Radioactive Tuna Live in California


Chicken of the Sea, also known as tuna, is bringing radioactive fallout to the shores of Califonia.  Scientist are “kind of startled” that a blue fin, that traveled 6,000 miles would still have high levels of radiation.  Plankton and smaller fish were discovered with raised levels of radiation from the waters off Japan after the nuclear reactor at Fukushima was damaged in the magnitude-9 earthquake, but to find elevated levels off the US coast in a large fish is disconcerting.

One of the largest and speediest fish, Pacific bluefin tuna can grow to 10 feet and weigh more than 1,000 pounds. They spawn off the Japan coast and swim east at breakneck speed to school in waters off California and the tip of Baja California, Mexico.

Five months after the Fukushima disaster, Fisher of Stony Brook University in New York and a team decided to test Pacific bluefin that were caught off the coast of San Diego. To their surprise, tissue samples from all 15 tuna captured contained levels of two radioactive substances — ceisum-134 and cesium-137 — that were higher than in previous catches.
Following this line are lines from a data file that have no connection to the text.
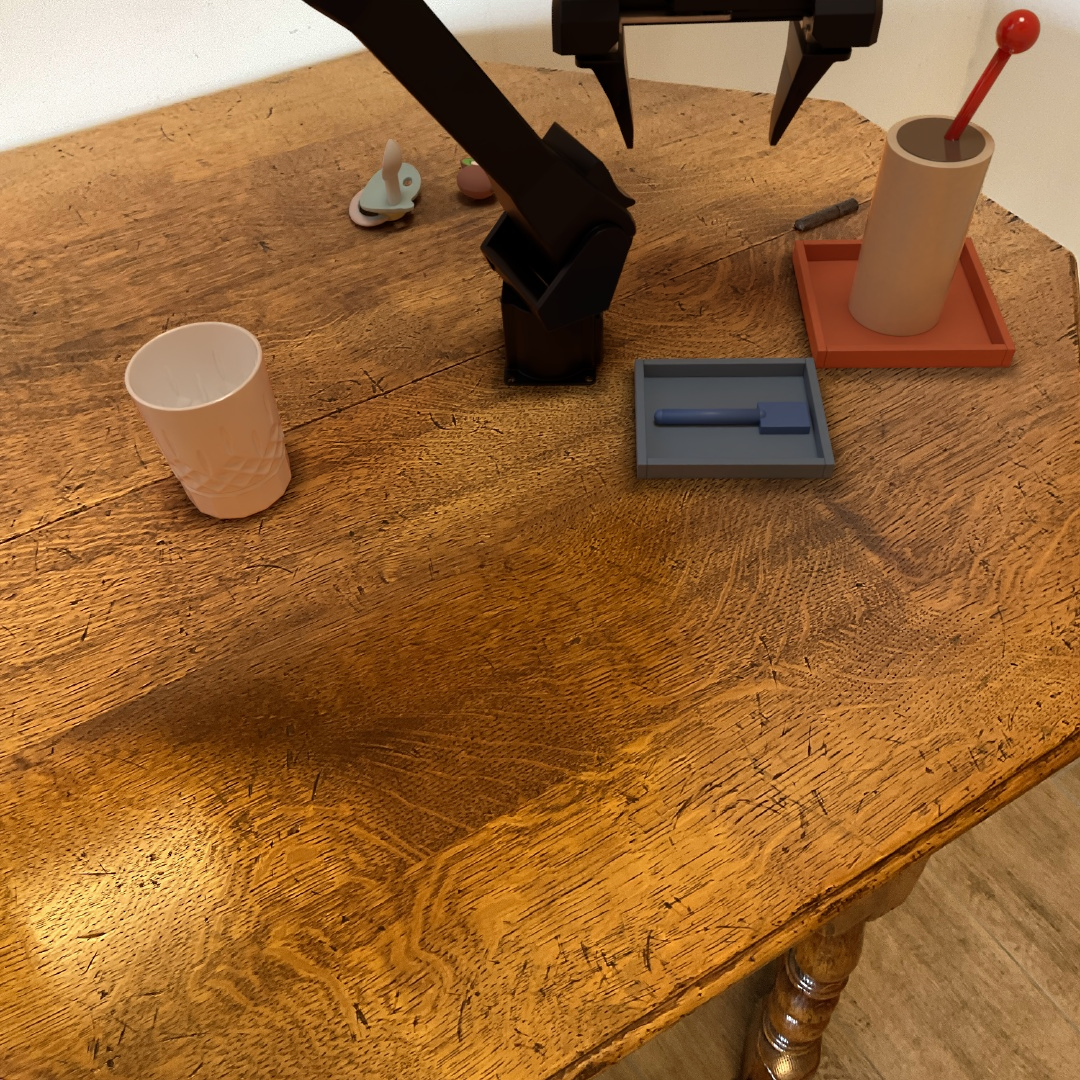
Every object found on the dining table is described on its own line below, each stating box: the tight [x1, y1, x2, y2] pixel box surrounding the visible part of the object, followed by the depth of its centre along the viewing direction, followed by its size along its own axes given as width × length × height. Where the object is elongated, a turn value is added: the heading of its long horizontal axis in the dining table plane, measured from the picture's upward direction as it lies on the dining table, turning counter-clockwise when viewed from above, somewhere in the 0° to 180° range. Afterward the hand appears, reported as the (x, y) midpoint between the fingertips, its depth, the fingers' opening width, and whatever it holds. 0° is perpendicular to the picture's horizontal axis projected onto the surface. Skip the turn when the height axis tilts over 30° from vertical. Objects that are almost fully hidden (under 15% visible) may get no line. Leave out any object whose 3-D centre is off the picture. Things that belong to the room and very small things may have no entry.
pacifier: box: [348, 138, 422, 227], centre depth 83 cm, size 7×6×6 cm
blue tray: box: [633, 357, 836, 479], centre depth 66 cm, size 12×10×2 cm
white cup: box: [124, 321, 292, 520], centre depth 62 cm, size 8×8×10 cm
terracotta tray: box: [791, 237, 1017, 369], centre depth 73 cm, size 13×13×2 cm
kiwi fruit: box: [456, 157, 495, 200], centre depth 86 cm, size 6×5×3 cm
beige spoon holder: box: [848, 8, 1041, 336], centre depth 65 cm, size 8×7×20 cm
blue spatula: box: [654, 402, 811, 434], centre depth 66 cm, size 10×2×1 cm, turn 87°
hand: (700, 144), depth 65 cm, fingers open, 9 cm apart
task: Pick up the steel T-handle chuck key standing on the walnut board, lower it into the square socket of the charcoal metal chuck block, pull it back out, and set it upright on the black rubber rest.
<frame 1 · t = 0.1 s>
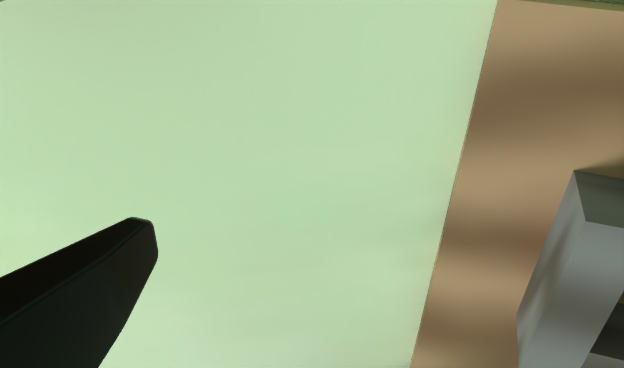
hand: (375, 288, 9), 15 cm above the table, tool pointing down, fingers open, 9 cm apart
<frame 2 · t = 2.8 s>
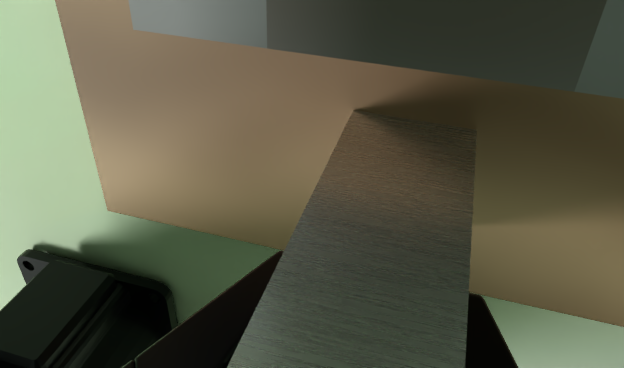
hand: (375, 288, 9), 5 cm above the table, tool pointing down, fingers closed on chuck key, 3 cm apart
chuck key: (404, 170, 12), point 1 cm above the table, touching chuck stand, gripper
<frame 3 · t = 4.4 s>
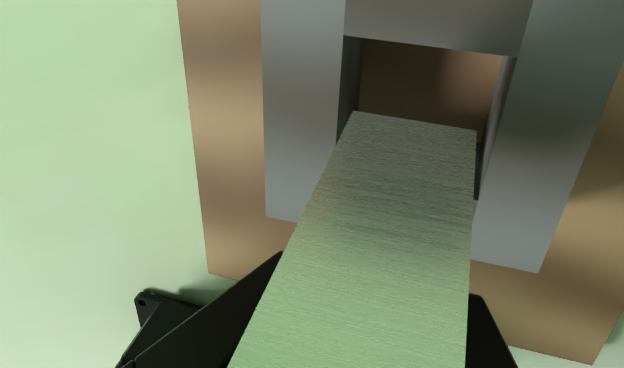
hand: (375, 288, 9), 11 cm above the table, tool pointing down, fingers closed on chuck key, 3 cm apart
chuck key: (404, 171, 12), point 7 cm above the table, touching gripper
chuck stand: (427, 77, 18), on the table
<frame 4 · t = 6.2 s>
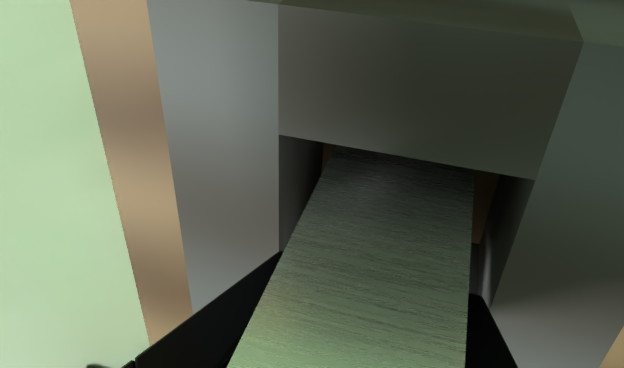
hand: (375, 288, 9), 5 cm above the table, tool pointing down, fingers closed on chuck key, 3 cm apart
chuck key: (404, 171, 12), point 1 cm above the table, touching gripper
chuck stand: (410, 156, 14), on the table
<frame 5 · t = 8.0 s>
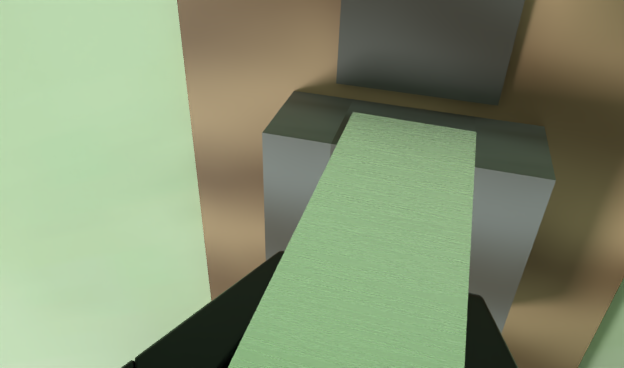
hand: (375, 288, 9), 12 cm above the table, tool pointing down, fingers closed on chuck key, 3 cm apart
chuck key: (404, 172, 12), point 8 cm above the table, touching gripper
chuck stand: (399, 203, 22), on the table
when the fingers open (7 cm above the table, at t = 9.6 s): chuck key drops 1 cm, resting on chuck stand.
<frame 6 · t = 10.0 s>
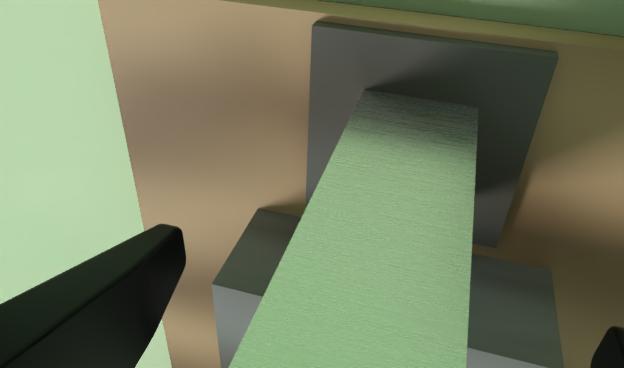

To rule out the possibility that the radiation was carried by ocean currents or deposited in the sea through the atmosphere, the team also analyzed yellowfin tuna, found in the eastern Pacific, and bluefin that migrated to Southern California before the nuclear crisis. They found no trace of cesium-134 and only background levels of cesium-137 left over from nuclear weapons testing in the 1960s.

If scientists are baffled by the travaling radioactive tuna, shouldn’t we also be concerned?